- [Exercise description] Restate the data below word for word. Skip any images it contains.

BEGIN Dataset content

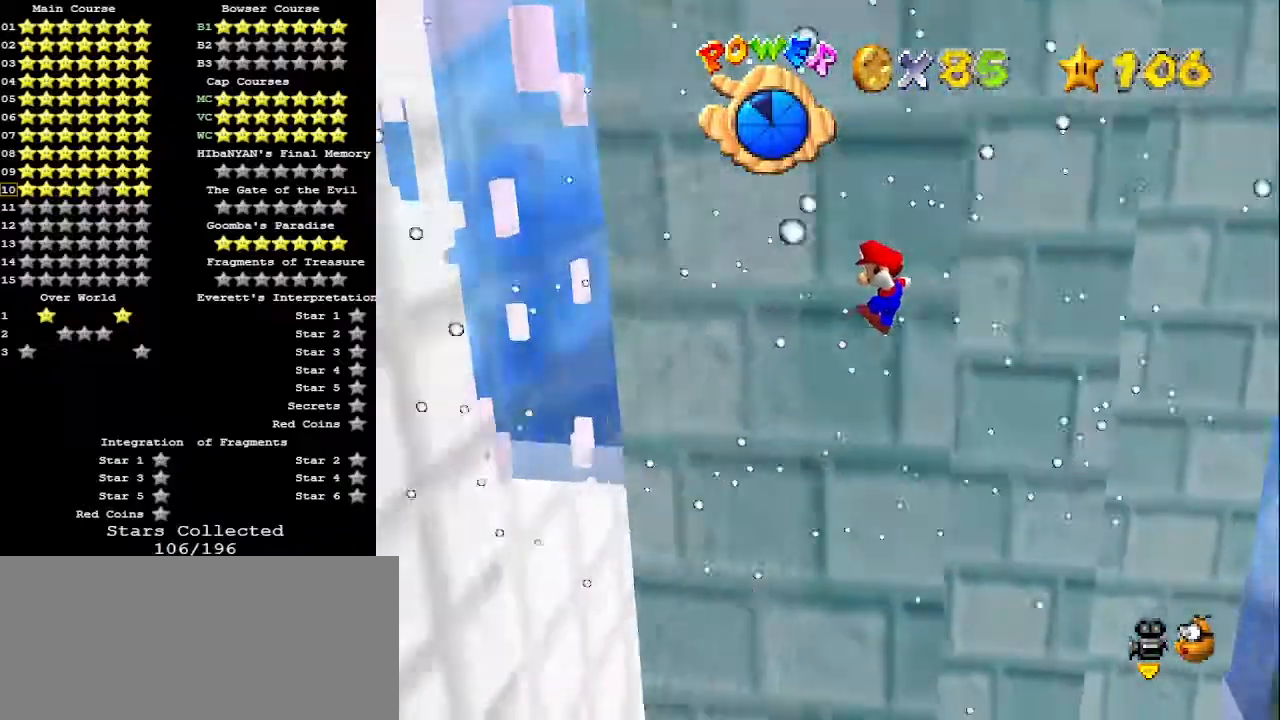
{"buttons": ["A"], "left_stick": "right", "events": [[100, "left_stick", "center"], [167, "left_stick", "right"], [233, "A", "down"]]}
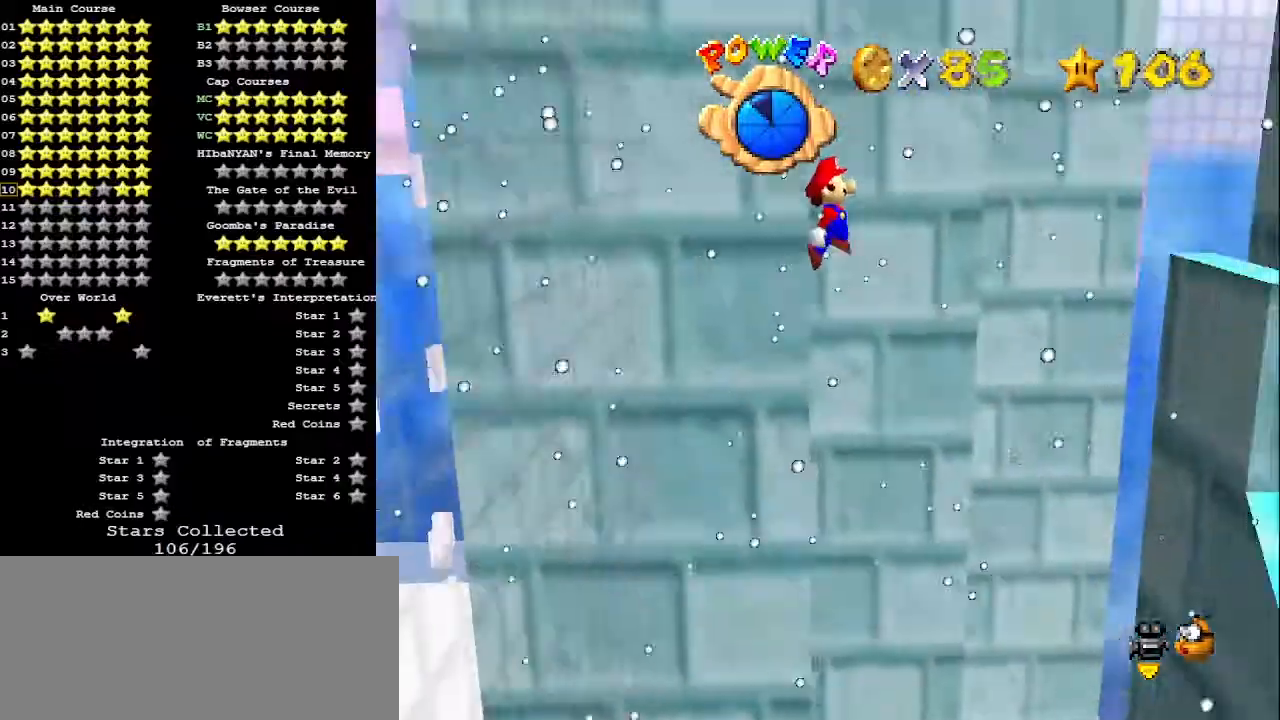
{"buttons": [], "left_stick": "right", "events": [[33, "A", "up"]]}
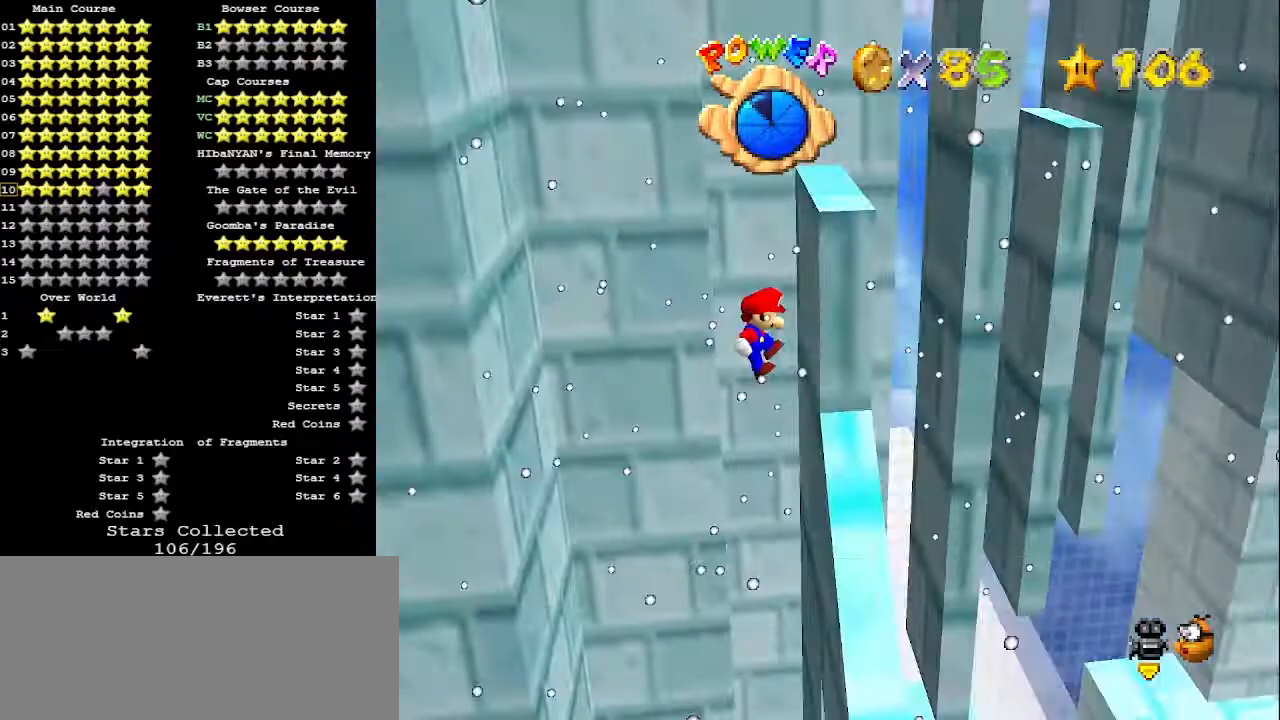
{"buttons": ["A"], "left_stick": "up", "events": [[133, "A", "down"], [133, "left_stick", "up"]]}
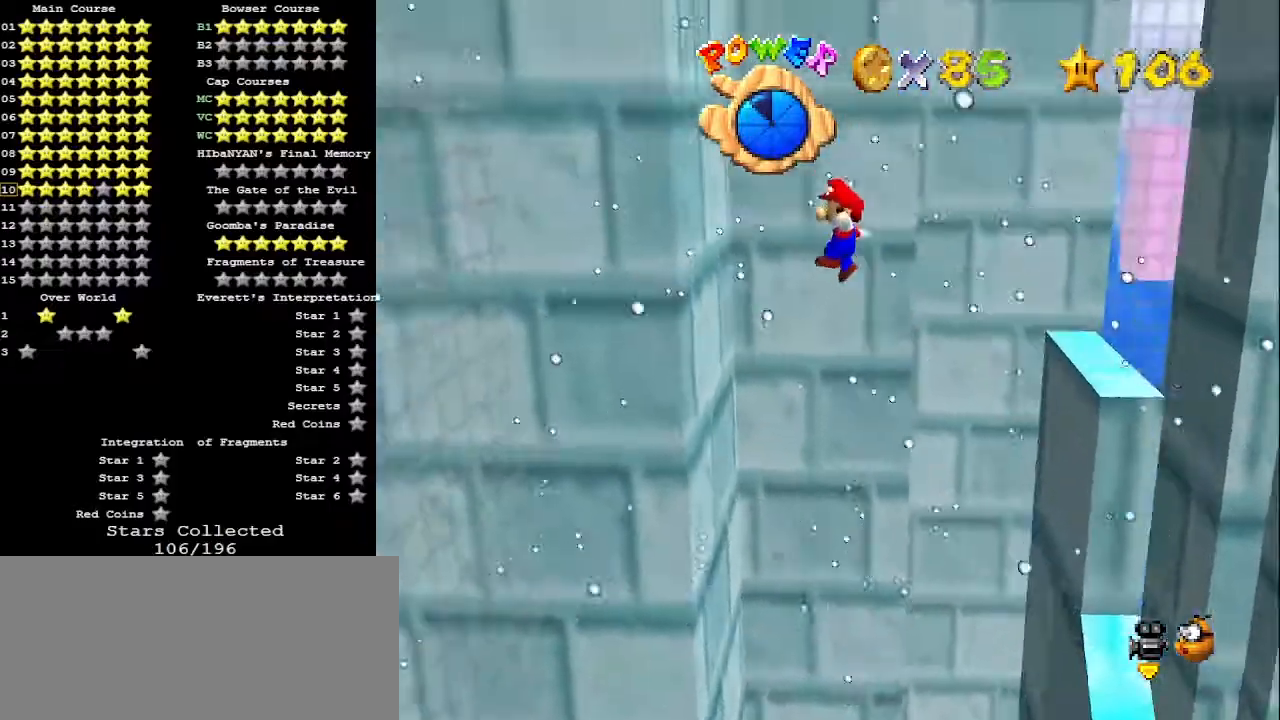
{"buttons": [], "left_stick": "up-right", "events": [[233, "left_stick", "up-left"], [433, "A", "up"], [500, "left_stick", "up-right"]]}
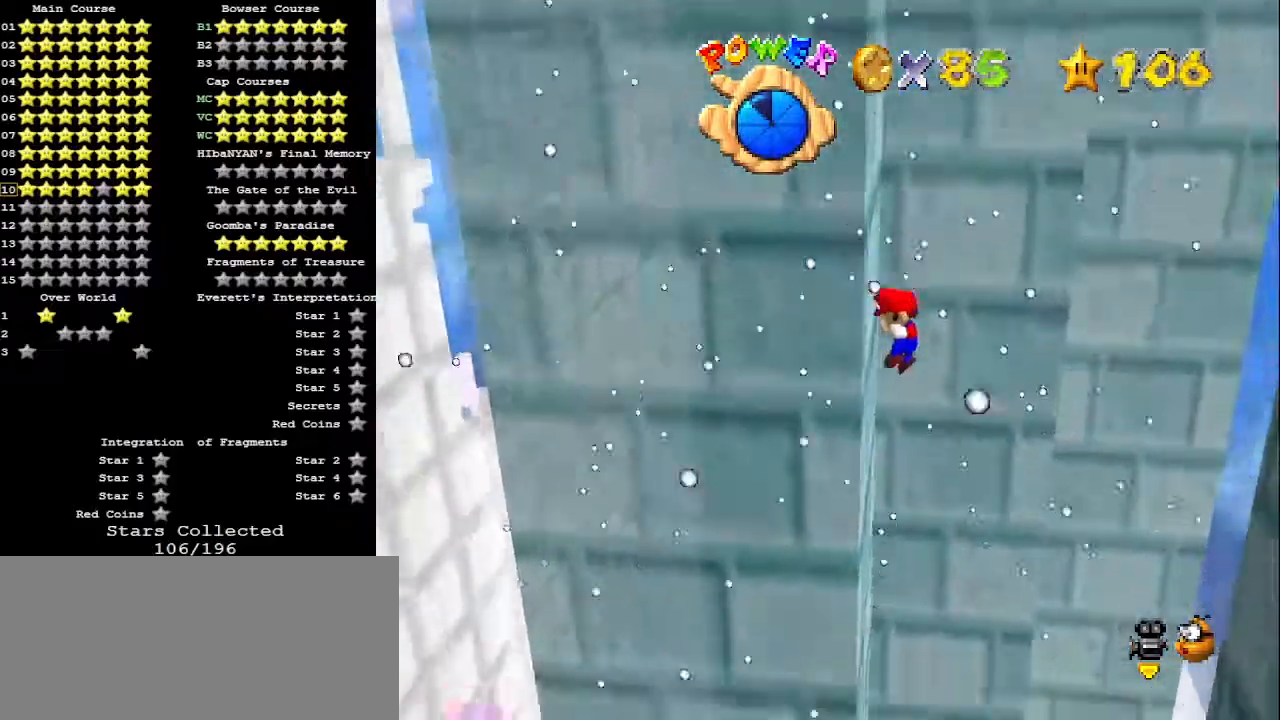
{"buttons": ["A"], "left_stick": "right", "events": [[33, "A", "down"], [33, "left_stick", "right"], [433, "left_stick", "center"], [500, "left_stick", "right"]]}
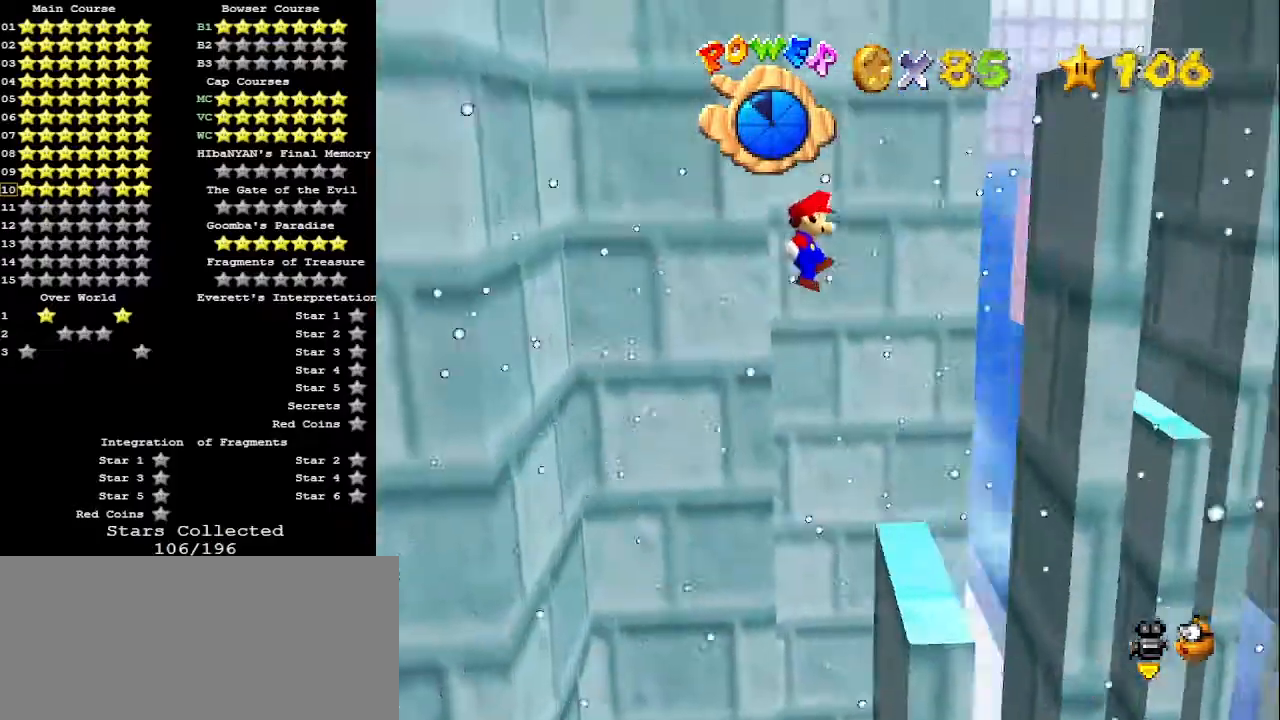
{"buttons": ["A"], "left_stick": "left", "events": [[367, "A", "up"], [433, "left_stick", "left"], [467, "A", "down"]]}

END Dataset content

- [Finished exercise]
{"buttons": ["A"], "left_stick": "right", "events": [[100, "left_stick", "center"], [167, "left_stick", "right"], [233, "A", "down"]]}
{"buttons": [], "left_stick": "right", "events": [[33, "A", "up"]]}
{"buttons": ["A"], "left_stick": "up", "events": [[133, "A", "down"], [133, "left_stick", "up"]]}
{"buttons": [], "left_stick": "up-right", "events": [[233, "left_stick", "up-left"], [433, "A", "up"], [500, "left_stick", "up-right"]]}
{"buttons": ["A"], "left_stick": "right", "events": [[33, "A", "down"], [33, "left_stick", "right"], [433, "left_stick", "center"], [500, "left_stick", "right"]]}
{"buttons": ["A"], "left_stick": "left", "events": [[367, "A", "up"], [433, "left_stick", "left"], [467, "A", "down"]]}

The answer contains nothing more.